Fruit and eggs were preserved, jam made, vegetables pickled, and bread, biscuits and cakes baked. Clothes, particularly for children, were made and repaired. These household routines changed in the 1960s. The proportion of married women in paid employment jumped from 17% in 1945 to 50% in 1971, and wages increased. The industrial production of eggs and increasing use of canned goods and then freezers meant that the need to grow and preserve food waned. Clothing costs dropped dramatically from the 1990s.
Challenging the division of labour
Women’s responsibility for housework was taken for granted until the 1970s, when the women’s liberation movement declared it a political issue. The time women spent as unpaid and often unappreciated servants was one reason they achieved less in the public world than men, feminists argued. Nor was going out to work the answer – paid employment just meant women came home and did a second shift.
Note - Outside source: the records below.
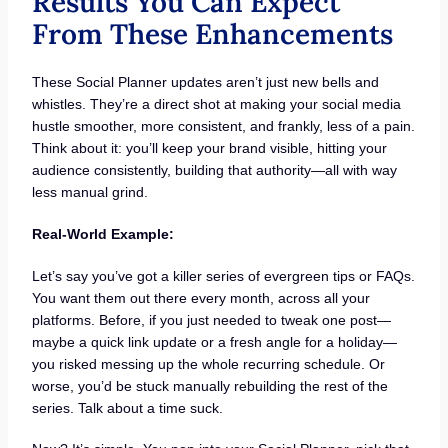
Results You Can Expect
From These Enhancements
These Social Planner updates aren’t just new bells and
whistles. They’re a direct shot at making your social media
hustle smoother, more consistent, and frankly, less of a pain.
Think about it: you’ll keep your brand visible, hitting your
audience consistently, building that authority—all with way
less manual grind.
Real-World Example:
Let’s say you’ve got a killer series of evergreen tips or FAQs.
You want them out there every month, across all your
platforms. Before, if you just needed to tweak one post—
maybe a quick link update or a fresh angle for a holiday—
you risked messing up the whole recurring schedule. Or
worse, you’d be stuck manually rebuilding the rest of the
series. Talk about a time suck.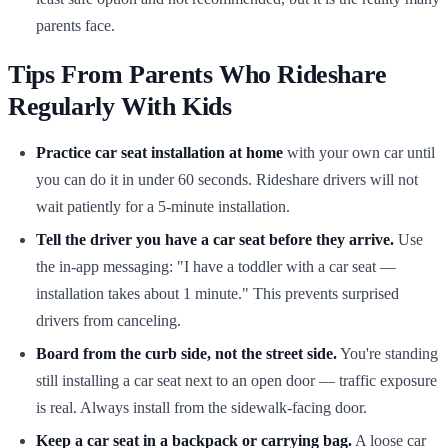
parents face.
Tips From Parents Who Rideshare
Regularly With Kids
Practice car seat installation at home
with your own car until
you can do it in under 60 seconds. Rideshare drivers will not
wait patiently for a 5-minute installation.
Tell the driver you have a car seat before they arrive.
Use
the in-app messaging: "I have a toddler with a car seat —
installation takes about 1 minute." This prevents surprised
drivers from canceling.
Board from the curb side, not the street side.
You're standing
still installing a car seat next to an open door — traffic exposure
is real. Always install from the sidewalk-facing door.
Keep a car seat in a backpack or carrying bag.
A loose car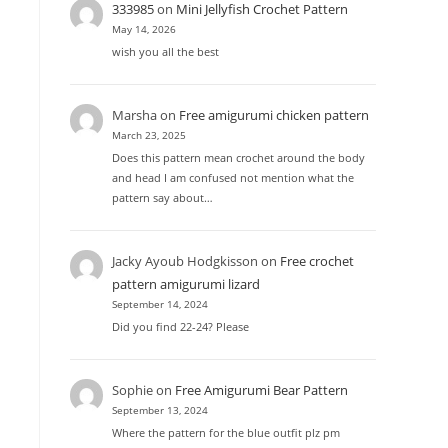
333985
on
Mini Jellyfish Crochet Pattern
May 14, 2026
wish you all the best
Marsha
on
Free amigurumi chicken pattern
March 23, 2025
Does this pattern mean crochet around the body
and head I am confused not mention what the
pattern say about…
Jacky Ayoub Hodgkisson
on
Free crochet
pattern amigurumi lizard
September 14, 2024
Did you find 22-24? Please
Sophie
on
Free Amigurumi Bear Pattern
September 13, 2024
Where the pattern for the blue outfit plz pm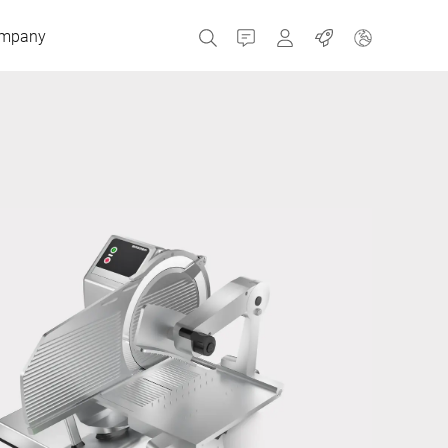
mpany
Contact
MyBizerba
Jobs
Czech Republic
Greece
Netherlands
Russia
Spain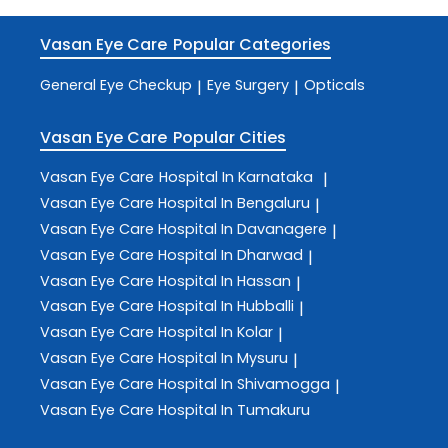
Vasan Eye Care
Popular Categories
General Eye Checkup
Eye Surgery
Opticals
|
|
Vasan Eye Care
Popular Cities
Vasan Eye Care
Hospital In Karnataka
|
Vasan Eye Care
Hospital In Bengaluru
|
Vasan Eye Care
Hospital In Davanagere
|
Vasan Eye Care
Hospital In Dharwad
|
Vasan Eye Care
Hospital In Hassan
|
Vasan Eye Care
Hospital In Hubballi
|
Vasan Eye Care
Hospital In Kolar
|
Vasan Eye Care
Hospital In Mysuru
|
Vasan Eye Care
Hospital In Shivamogga
|
Vasan Eye Care
Hospital In Tumakuru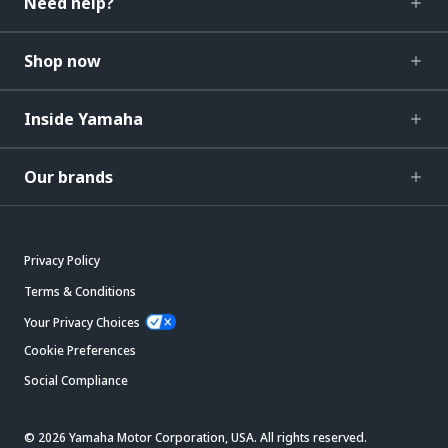
Need help?
Shop now
Inside Yamaha
Our brands
Privacy Policy
Terms & Conditions
Your Privacy Choices
Cookie Preferences
Social Compliance
© 2026 Yamaha Motor Corporation, USA. All rights reserved.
Household repairs were usually the province of men, who might fix latches, paint windowsills or lay floor coverings. Some work of this kind became easier over time. New paint formulas were easier to apply and clean up after. Other jobs became more elaborate. For instance, once bathrooms were introduced in the 1880s there were tiles to be laid and grouting to be maintained.
Caring for young and old
Running a household meant managing and caring for those who lived there. Until the late 20th century, daily care of the young, the old or the ill was generally carried out by women and older girls. Men might be doting fathers, but the role of breadwinner meant they were not available to look after the baby. Boys were seen as needing a father’s example, and were expected to assist their father in some of his household tasks, including those that meant expeditions away from home. In the 2000s men were more likely to be involved in caring for children, and sometimes for older family members.